Olerud, 24, takes attention in the same casual way. A joke around the Blue Jays is that teammates put a tape recorder in Olerud's room his rookie year to listen in on him. They had to check it for batteries - there were no sounds at all.

Olerud's only nonconformist act may be wearing a batting helmet at his first-base position. But it's no fashion statement. Olerud was doing some running in his junior year in college when he suddenly had a seizure and collapsed.

"The whole thing was pretty scary," his father said. "You can't think of too many things that make a 20-year-old have a grand mal seizure and bleed into his spinal column.
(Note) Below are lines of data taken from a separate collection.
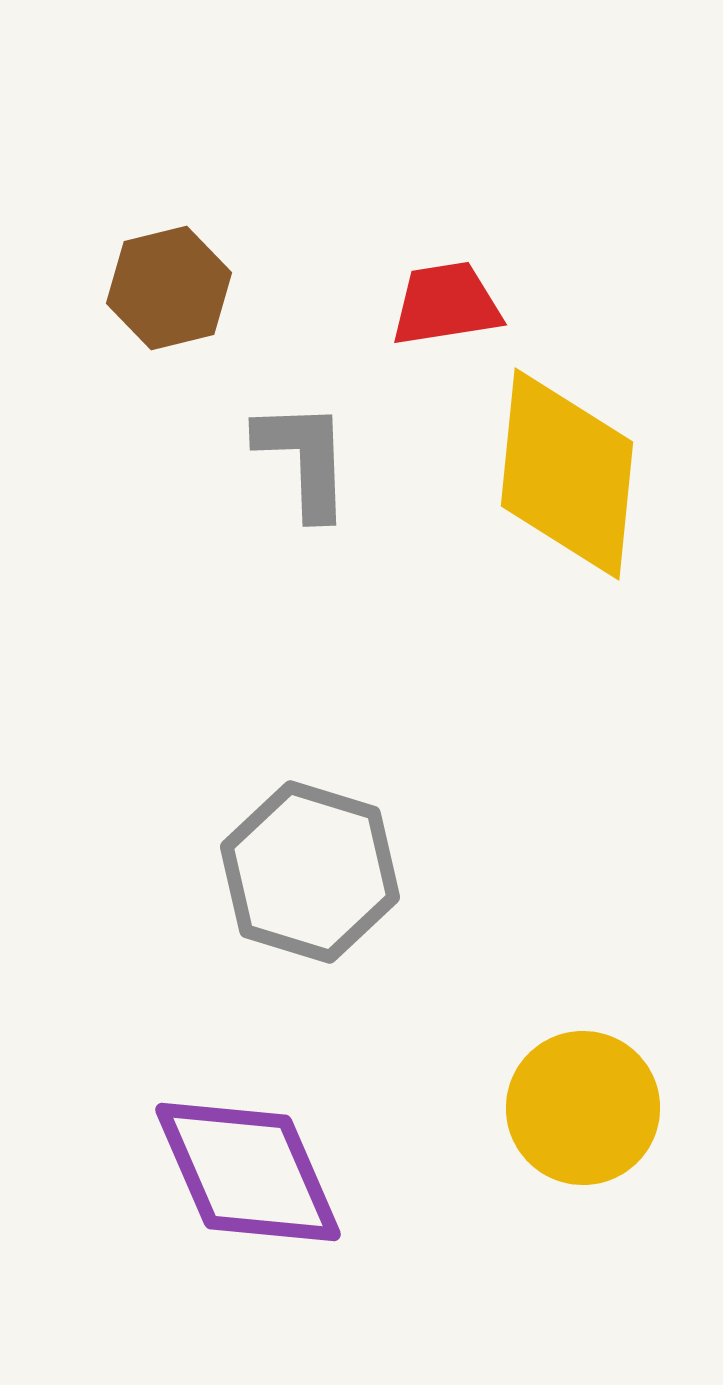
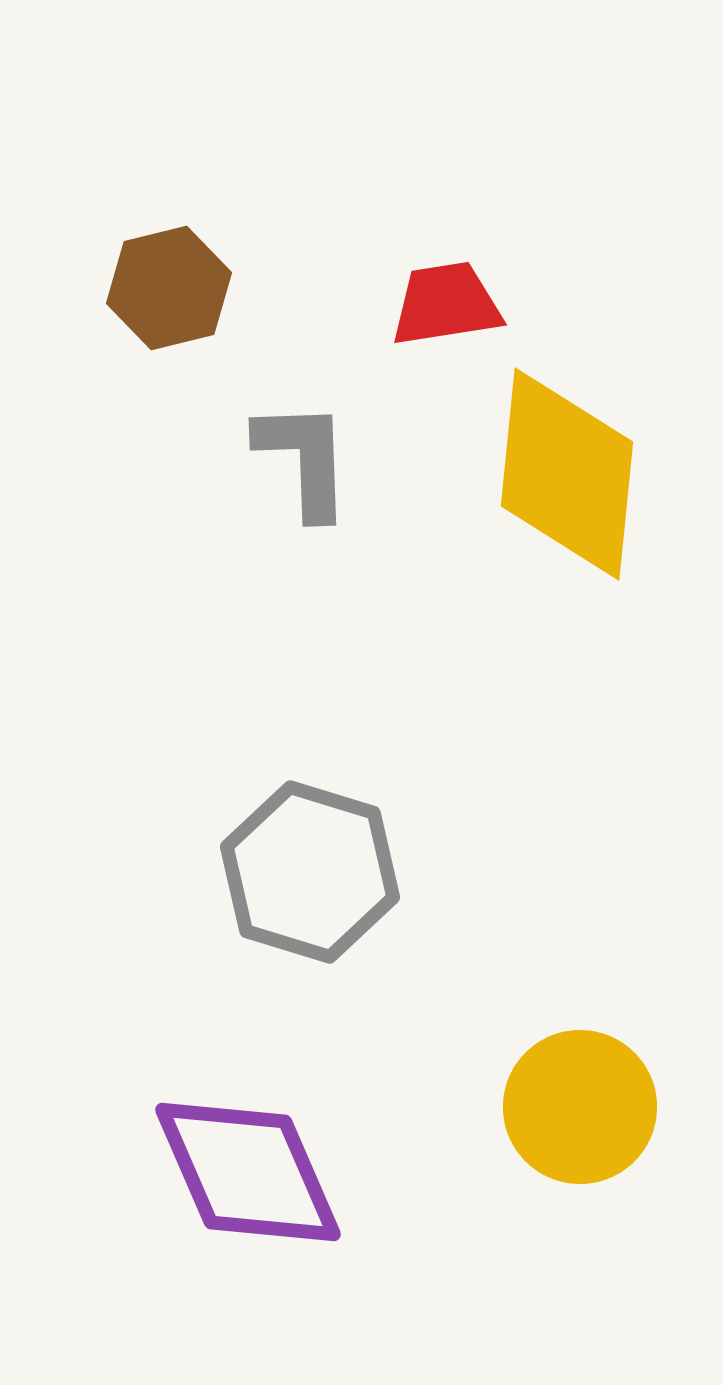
yellow circle: moved 3 px left, 1 px up
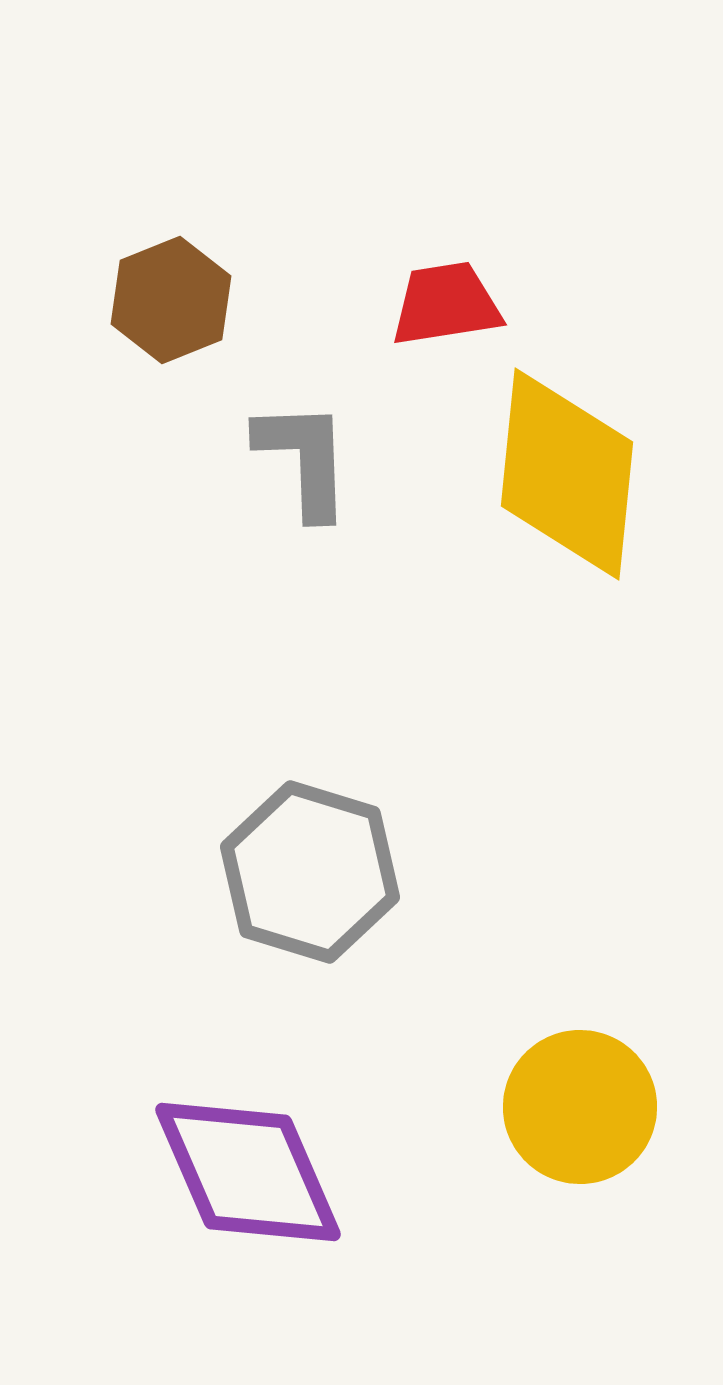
brown hexagon: moved 2 px right, 12 px down; rotated 8 degrees counterclockwise
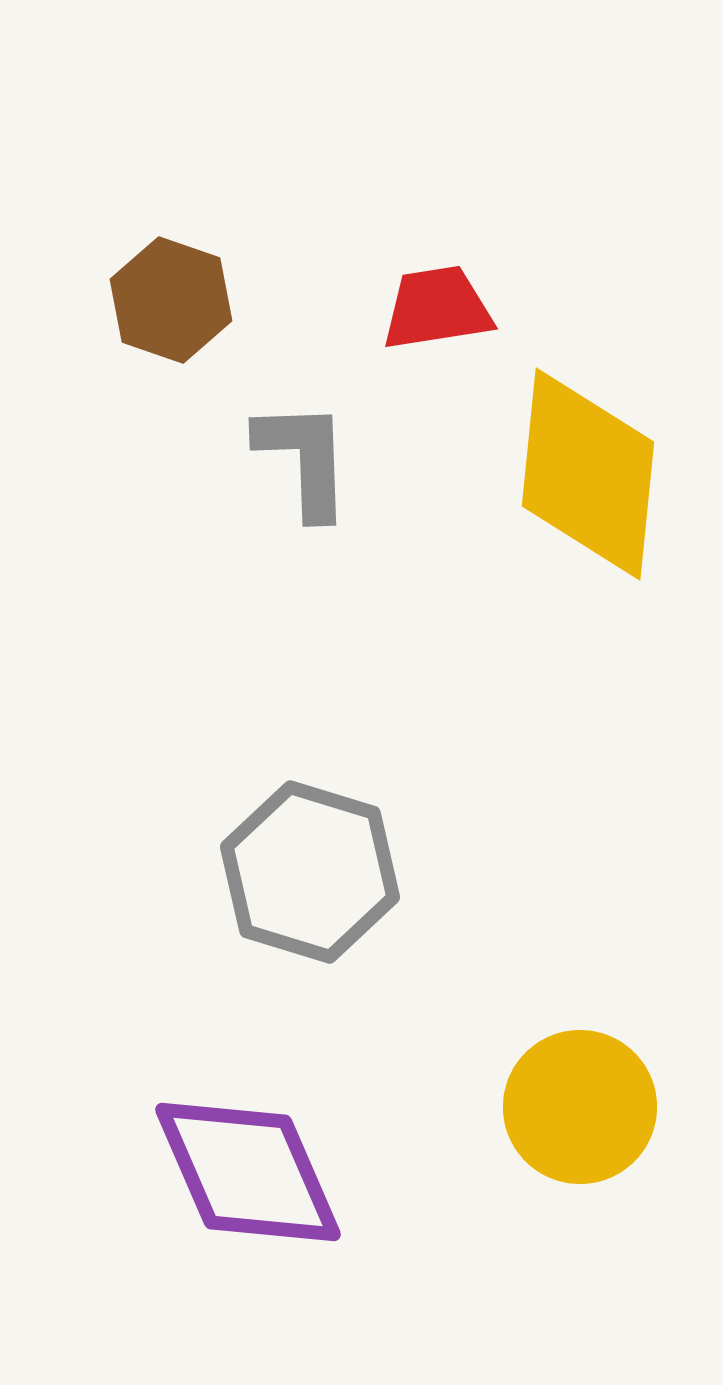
brown hexagon: rotated 19 degrees counterclockwise
red trapezoid: moved 9 px left, 4 px down
yellow diamond: moved 21 px right
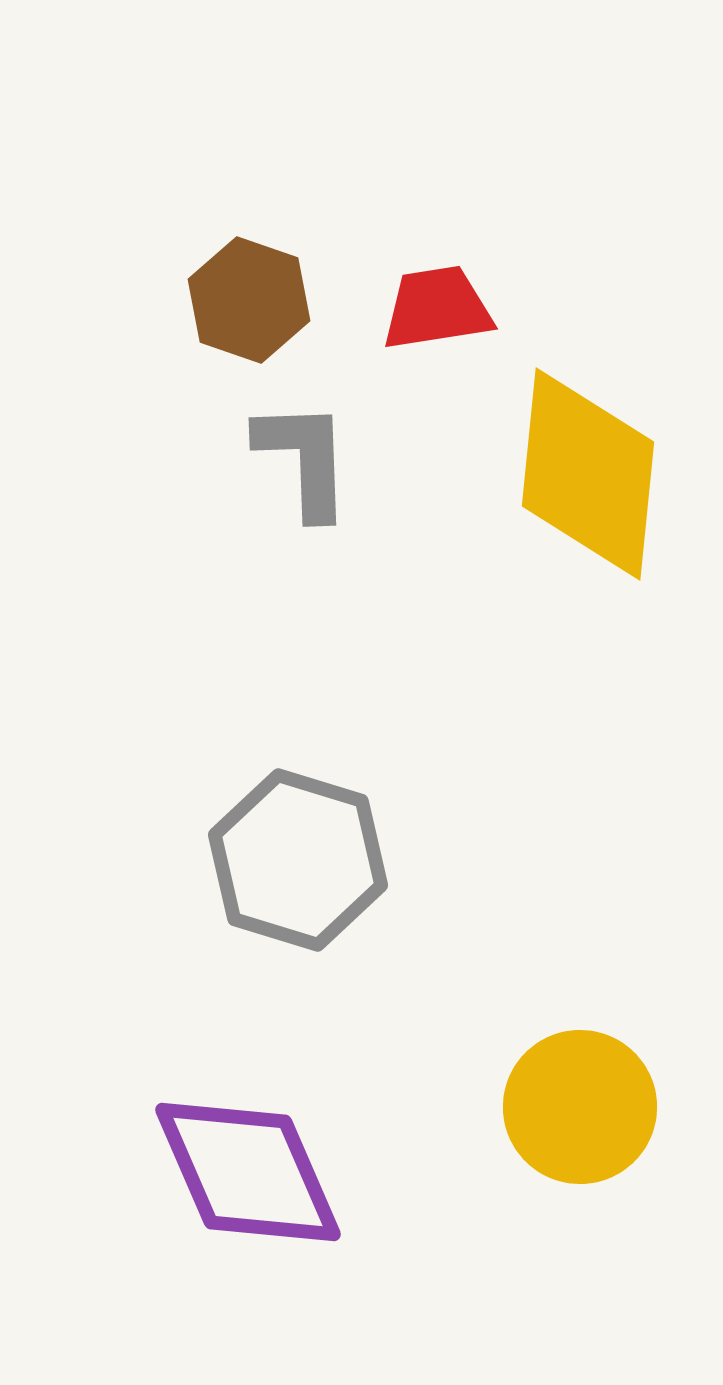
brown hexagon: moved 78 px right
gray hexagon: moved 12 px left, 12 px up
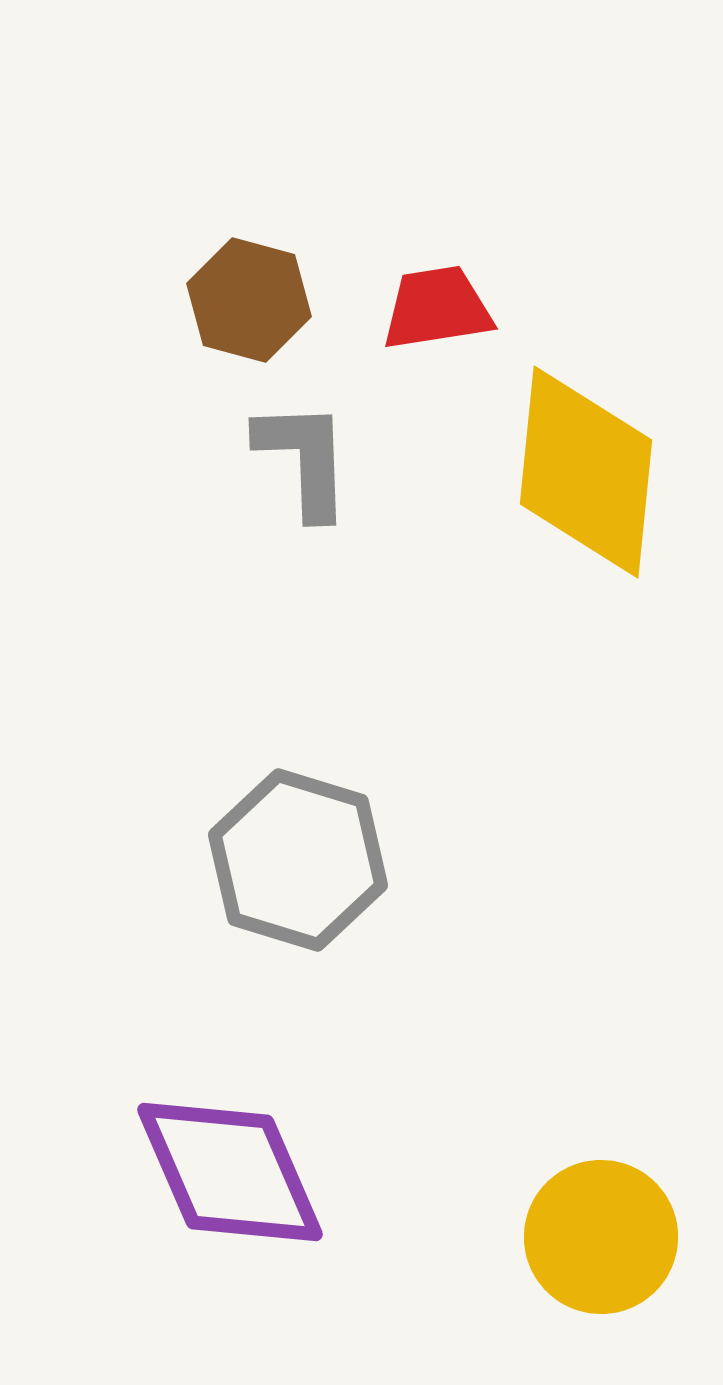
brown hexagon: rotated 4 degrees counterclockwise
yellow diamond: moved 2 px left, 2 px up
yellow circle: moved 21 px right, 130 px down
purple diamond: moved 18 px left
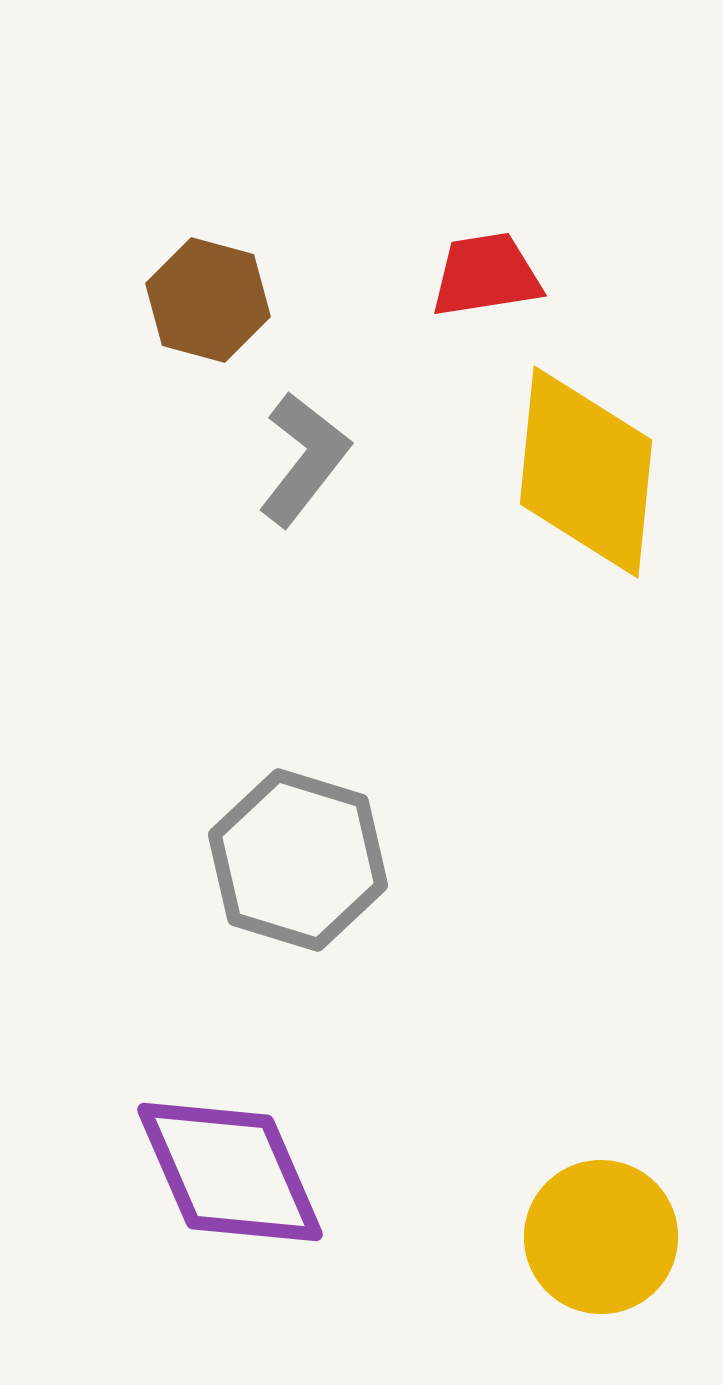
brown hexagon: moved 41 px left
red trapezoid: moved 49 px right, 33 px up
gray L-shape: rotated 40 degrees clockwise
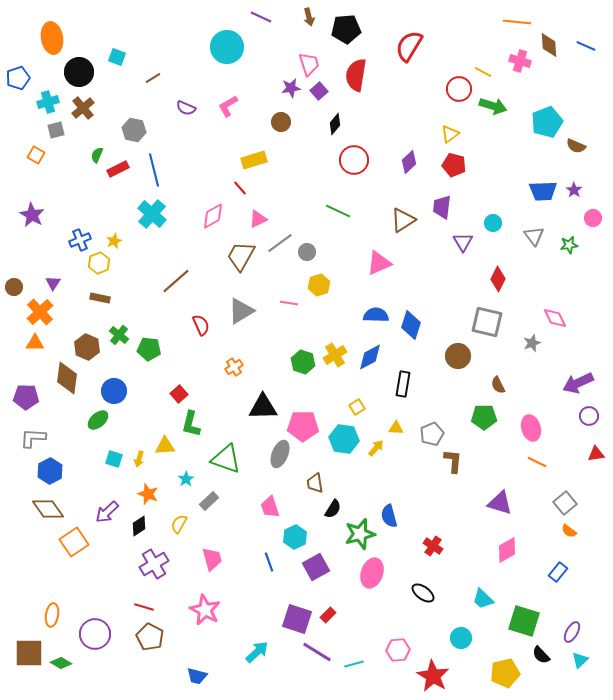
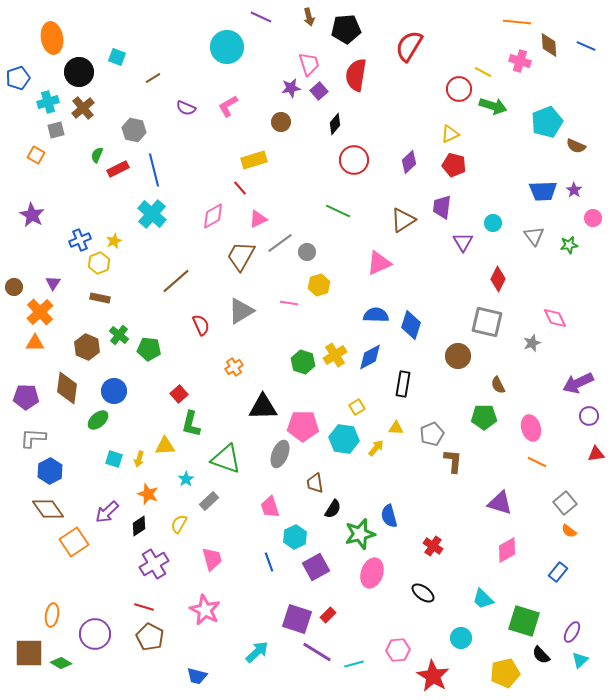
yellow triangle at (450, 134): rotated 12 degrees clockwise
brown diamond at (67, 378): moved 10 px down
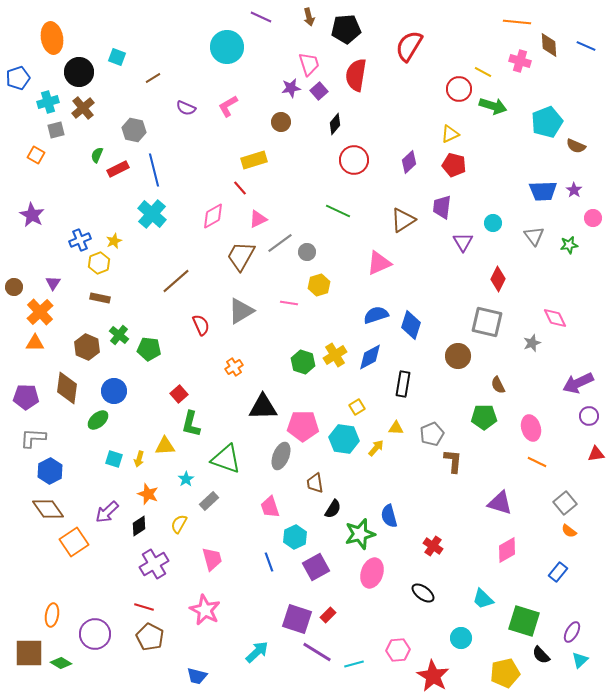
blue semicircle at (376, 315): rotated 20 degrees counterclockwise
gray ellipse at (280, 454): moved 1 px right, 2 px down
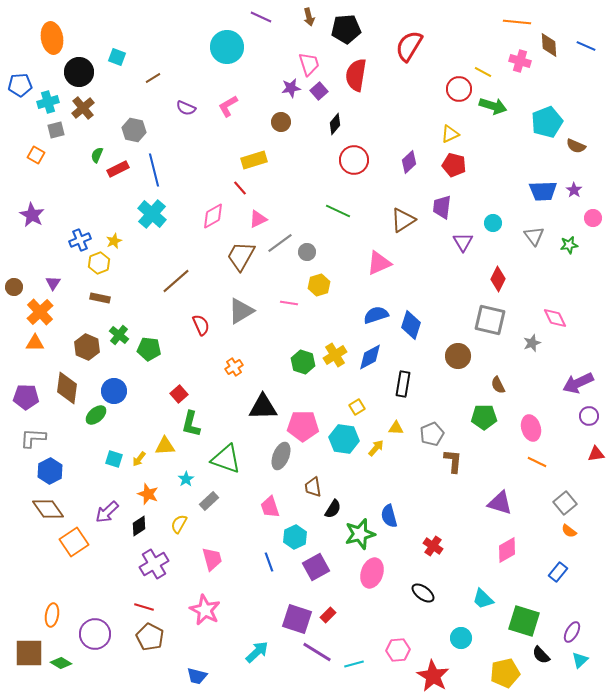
blue pentagon at (18, 78): moved 2 px right, 7 px down; rotated 15 degrees clockwise
gray square at (487, 322): moved 3 px right, 2 px up
green ellipse at (98, 420): moved 2 px left, 5 px up
yellow arrow at (139, 459): rotated 21 degrees clockwise
brown trapezoid at (315, 483): moved 2 px left, 4 px down
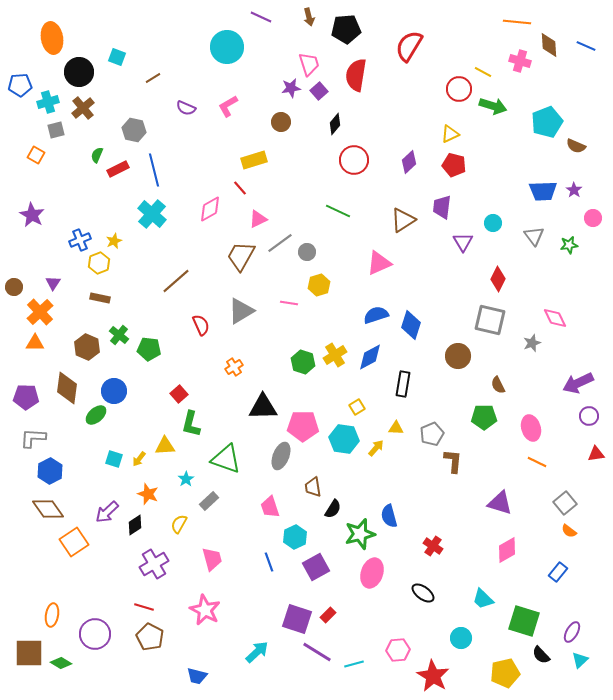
pink diamond at (213, 216): moved 3 px left, 7 px up
black diamond at (139, 526): moved 4 px left, 1 px up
We worried about a brain tumor, meningitis, an aneurysm."

A brain aneurysm is what the problem turned out to be. Surgery took care of it, and there have been no problems since. But it shook him up.

"At that age, I definitely took things for granted," he said. "At 20 years old, I figured the only way I could die was to do something stupid, like drive a car off the road - do something foolish. And I wasn't really the type to get myself in dangerous situations."

He used to be too selective at the plate. His eye was too good. Strikes would pile up because a pitch wasn't in the exact spot Olerud wanted it.

Early on, Olerud's only other real weakness was that as a left-handed hitter, he tried to hit everything to left field. Now Olerud is hitting to all fields, although going the other way is still his specialty.

In the month of April, he became scary. He hit .450. Hisle called it the best month of hitting he had seen in his 27 years in professional baseball. Four of five times up, Olerud would drive the ball. It didn't matter what the count was, what the location of a pitch was, or how many runners were on base.

And it still doesn't matter much. Olerud's journey to stardom is nearly over. He used to have a poster of Don Mattingly in his bedroom. Now he gives him video batting tips.

Olerud's "time has come," his batting coach said.